Interview: Adnan Chilwan

How will the unification of economic programmes under the Dubai Islamic Economy Development Centre (DIEDC) affect local Islamic banks?

ADNAN CHILWAN: There are a total of 47 initiatives within the seven pillars upon which Dubai’s Islamic economy strategy is based, many geared towards financial services. Further progress on these initiatives will create many new opportunities for Islamic banks. Although some initiatives had started prior to the formation of the DIEDC, the organisation functions as an aligning body that brings the interests of government departments, corporates and financial institutions together. We are already seeing the ripple effect of DIEDC’s efforts in NASDAQ Dubai’s renewed focus on bringing more capital markets issuances to Dubai, which would have gone to other foreign jurisdictions in the past.

We are also seeing more firms looking to tap into the market for Islamic paper, which has been met with broad investor appeal. This is particularly encouraging as, unlike conventional paper, where issuers lose the Islamic market, sharia-compliant debt instruments cater to both segments and thus offer a wider investor base.

In what area might Dubai be able to capture a larger share of global sharia-compliant transactions?

CHILWAN: As the volume of lending activity grows across the GCC, commodity murabaha (a type of sharia-compliant sales transaction) will be increasingly used by Islamic banks to get liquidity to consumers. A number of initiatives within the UAE over the past decade have aimed at bringing more aspects of commodity trading activity to the country. However, these approaches have often been too fragmented. NASDAQ Dubai’s recently launched murabaha trading platform is a vehicle that can approach entities across the GCC – which are currently using London Metal Exchange (LME) services – and offer them a solid local alternative. The LME had considered setting up trading desks in Dubai some years ago, but the proposal lacked a catalyst at the time. The subsequent global financial crisis led to a cancellation of these plans. Therefore, the introduction of a regional alternative will be timely.

In what ways could improved credit profiles affect UAE companies’ borrowing activities?

CHILWAN: Domestic funding is very cheap, as most local financial institutions are net lenders and are competing heavily on rates. The abundance of liquidity in the UAE leads to a low cost of funds for banks, allowing them to finance at far more attractive rates while still maintaining strong spreads. Even large corporates only look to tap regional and international funds once they exhaust all local facilities. Beyond the largest companies, firms are not expected to look further afield than the local market for their borrowing needs. After all, opening their books and going through a rating process has little appeal so long as access to local dirhambased funding remains healthy.

How will the transition to Basel III impact smaller, more competitive markets such as the UAE?

CHILWAN: The capital adequacy ratios of banks in the UAE are quite healthy when compared to global players, leaving the industry well equipped to handle Basel III compliance requirements. Basel III emphasises Tier 1 over Tier 2 capital, and most local banks have put considerable focus on enhancing their Tier 1 ratios since the financial crisis. Though many local banks have some Tier 2 instruments on their balance sheets, these are very small compared to the total capital base.

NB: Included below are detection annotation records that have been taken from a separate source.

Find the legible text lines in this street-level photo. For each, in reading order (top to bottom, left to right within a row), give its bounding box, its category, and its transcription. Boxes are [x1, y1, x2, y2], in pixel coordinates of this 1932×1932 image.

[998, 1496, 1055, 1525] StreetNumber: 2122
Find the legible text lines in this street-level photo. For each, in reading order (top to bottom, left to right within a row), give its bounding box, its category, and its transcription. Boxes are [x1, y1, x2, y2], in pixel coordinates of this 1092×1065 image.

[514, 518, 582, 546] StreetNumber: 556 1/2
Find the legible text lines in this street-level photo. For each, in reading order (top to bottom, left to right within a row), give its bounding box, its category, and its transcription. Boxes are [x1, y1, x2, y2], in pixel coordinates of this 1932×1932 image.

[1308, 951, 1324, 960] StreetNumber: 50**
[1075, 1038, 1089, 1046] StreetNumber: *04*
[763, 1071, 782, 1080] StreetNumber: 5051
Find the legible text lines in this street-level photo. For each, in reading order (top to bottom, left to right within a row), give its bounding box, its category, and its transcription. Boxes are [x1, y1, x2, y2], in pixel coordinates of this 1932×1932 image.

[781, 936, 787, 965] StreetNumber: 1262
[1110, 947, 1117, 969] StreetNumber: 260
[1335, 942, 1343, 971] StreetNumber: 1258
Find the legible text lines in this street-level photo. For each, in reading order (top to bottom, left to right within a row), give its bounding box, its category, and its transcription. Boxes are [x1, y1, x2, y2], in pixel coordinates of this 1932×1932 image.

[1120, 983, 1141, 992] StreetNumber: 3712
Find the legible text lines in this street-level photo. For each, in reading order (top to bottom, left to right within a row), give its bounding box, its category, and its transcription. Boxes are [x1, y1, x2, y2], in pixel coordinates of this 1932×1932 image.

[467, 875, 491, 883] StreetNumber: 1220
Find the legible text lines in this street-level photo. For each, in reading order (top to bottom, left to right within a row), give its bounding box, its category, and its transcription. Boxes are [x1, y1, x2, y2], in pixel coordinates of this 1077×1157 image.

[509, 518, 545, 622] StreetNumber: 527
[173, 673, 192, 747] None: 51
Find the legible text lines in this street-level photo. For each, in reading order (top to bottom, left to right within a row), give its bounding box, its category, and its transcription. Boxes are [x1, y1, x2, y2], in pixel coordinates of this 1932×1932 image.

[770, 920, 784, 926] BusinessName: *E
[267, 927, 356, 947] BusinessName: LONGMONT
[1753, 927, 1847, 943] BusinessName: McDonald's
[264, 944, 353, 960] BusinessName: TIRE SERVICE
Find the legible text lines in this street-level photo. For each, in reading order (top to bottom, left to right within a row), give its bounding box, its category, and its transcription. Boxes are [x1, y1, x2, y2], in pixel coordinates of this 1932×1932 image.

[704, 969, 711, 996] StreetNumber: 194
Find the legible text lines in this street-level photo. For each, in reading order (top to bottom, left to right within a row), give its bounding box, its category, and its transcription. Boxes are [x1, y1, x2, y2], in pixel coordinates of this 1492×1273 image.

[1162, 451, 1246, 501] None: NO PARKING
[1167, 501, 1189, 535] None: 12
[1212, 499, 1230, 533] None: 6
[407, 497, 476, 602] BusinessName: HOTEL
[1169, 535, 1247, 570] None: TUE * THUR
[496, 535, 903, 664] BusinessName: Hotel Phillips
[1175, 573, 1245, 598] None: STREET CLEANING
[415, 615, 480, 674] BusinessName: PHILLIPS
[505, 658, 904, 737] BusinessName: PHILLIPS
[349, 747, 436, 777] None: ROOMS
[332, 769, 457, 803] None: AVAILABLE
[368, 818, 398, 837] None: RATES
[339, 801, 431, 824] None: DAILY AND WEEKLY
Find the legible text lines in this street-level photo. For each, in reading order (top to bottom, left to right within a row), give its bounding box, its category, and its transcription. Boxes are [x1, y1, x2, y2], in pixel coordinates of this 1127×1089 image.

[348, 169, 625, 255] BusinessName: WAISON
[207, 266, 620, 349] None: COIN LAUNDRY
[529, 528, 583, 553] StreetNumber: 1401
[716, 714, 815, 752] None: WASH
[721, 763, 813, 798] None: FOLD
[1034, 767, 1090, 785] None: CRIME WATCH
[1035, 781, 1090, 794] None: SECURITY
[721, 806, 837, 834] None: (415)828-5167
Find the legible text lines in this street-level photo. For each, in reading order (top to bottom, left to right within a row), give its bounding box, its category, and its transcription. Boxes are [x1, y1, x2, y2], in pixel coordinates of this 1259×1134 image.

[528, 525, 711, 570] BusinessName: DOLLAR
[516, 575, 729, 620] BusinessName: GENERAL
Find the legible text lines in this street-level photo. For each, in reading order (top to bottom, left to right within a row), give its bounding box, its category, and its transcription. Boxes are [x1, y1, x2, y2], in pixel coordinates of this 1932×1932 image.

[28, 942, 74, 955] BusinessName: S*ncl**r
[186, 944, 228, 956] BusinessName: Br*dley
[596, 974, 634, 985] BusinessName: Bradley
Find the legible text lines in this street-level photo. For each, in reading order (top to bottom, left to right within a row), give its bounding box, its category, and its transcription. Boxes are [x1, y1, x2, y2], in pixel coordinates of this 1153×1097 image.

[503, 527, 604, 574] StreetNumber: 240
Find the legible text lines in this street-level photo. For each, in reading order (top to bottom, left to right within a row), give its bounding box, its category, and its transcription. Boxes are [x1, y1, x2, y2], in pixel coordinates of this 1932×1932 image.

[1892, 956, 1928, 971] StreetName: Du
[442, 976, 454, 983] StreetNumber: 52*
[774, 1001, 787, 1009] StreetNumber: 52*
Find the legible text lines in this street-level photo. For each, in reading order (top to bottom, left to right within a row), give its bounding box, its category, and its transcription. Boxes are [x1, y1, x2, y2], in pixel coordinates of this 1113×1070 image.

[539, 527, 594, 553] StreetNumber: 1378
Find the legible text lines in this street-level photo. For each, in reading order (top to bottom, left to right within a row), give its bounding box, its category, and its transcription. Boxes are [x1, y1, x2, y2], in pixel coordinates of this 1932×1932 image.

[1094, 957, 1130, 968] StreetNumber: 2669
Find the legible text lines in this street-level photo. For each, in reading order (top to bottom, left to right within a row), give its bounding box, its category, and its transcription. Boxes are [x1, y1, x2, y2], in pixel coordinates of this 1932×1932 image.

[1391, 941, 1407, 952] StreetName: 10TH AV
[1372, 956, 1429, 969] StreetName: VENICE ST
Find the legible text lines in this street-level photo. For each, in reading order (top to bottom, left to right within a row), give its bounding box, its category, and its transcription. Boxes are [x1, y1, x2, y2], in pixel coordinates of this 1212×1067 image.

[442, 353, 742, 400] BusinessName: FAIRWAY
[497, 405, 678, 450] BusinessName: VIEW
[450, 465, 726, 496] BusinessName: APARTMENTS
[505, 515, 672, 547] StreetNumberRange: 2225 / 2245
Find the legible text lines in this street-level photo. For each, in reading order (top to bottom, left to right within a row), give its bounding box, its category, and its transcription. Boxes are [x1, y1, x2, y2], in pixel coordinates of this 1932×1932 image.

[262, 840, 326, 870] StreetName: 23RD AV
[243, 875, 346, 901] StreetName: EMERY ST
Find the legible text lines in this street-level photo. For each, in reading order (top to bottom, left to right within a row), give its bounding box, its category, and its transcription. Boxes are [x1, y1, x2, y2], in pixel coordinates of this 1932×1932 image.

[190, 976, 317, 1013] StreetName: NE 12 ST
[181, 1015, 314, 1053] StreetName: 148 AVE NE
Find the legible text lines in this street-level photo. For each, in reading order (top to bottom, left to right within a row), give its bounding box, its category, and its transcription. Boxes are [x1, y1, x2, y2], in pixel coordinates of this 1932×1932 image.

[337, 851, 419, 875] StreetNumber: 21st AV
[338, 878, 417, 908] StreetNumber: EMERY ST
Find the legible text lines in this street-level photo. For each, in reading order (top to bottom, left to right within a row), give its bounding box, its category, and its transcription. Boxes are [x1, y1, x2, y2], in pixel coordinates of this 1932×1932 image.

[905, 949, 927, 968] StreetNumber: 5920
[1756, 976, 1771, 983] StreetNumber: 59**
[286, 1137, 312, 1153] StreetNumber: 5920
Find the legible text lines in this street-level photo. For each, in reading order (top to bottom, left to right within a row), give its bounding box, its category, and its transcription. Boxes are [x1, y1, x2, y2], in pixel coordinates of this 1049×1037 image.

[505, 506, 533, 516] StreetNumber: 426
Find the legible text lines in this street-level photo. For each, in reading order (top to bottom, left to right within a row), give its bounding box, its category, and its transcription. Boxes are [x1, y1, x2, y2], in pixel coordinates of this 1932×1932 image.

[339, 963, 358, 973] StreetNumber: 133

Moving forward, there will be opportunities for Islamic banks to gain market share from conventional banks looking to close their Islamic windows due to new regulatory and capital adequacy requirements. At the end of the day, capital is finite and must be deployed in a way that offers the maximum return on equity. Conventional banks in the region have had to weigh options between their core business and pursuing Islamic banking, and many have chosen the former to avoid putting too much pressure on their conventional business.